Extracted data entries
....................
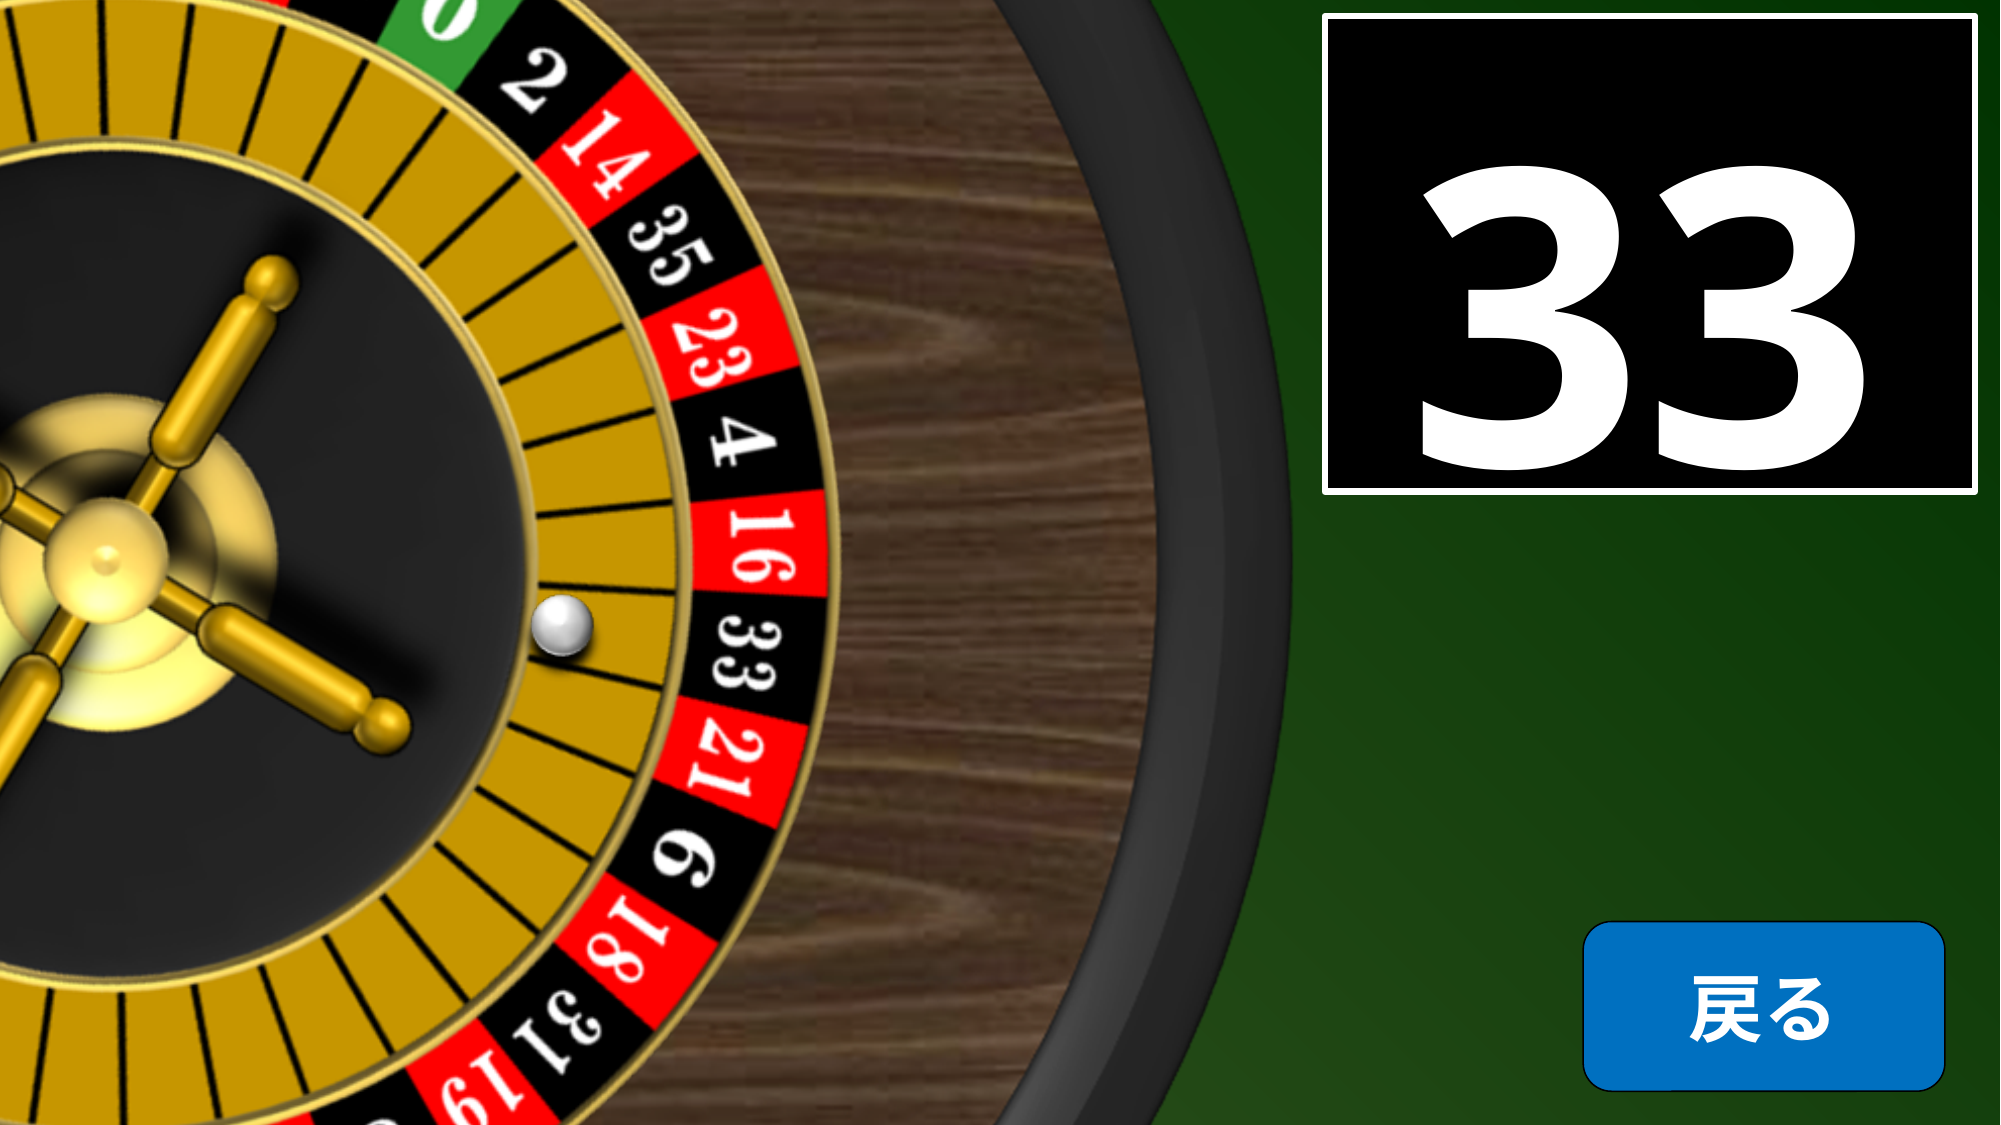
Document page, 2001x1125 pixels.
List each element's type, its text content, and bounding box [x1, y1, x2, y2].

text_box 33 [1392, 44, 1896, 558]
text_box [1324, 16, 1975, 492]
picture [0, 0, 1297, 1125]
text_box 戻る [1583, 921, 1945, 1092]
....................
EXERCISE INSTRUCTIONS. Leave the pictures out and reproduce all of the records exactly.

RESULT BELOW.
Document page, 2001x1125 pixels.
List each element's type, its text content, and bounding box [x1, y1, x2, y2].

text_box 33 [1392, 44, 1896, 558]
text_box [1324, 16, 1975, 492]
picture [0, 0, 1297, 1125]
text_box 戻る [1583, 921, 1945, 1092]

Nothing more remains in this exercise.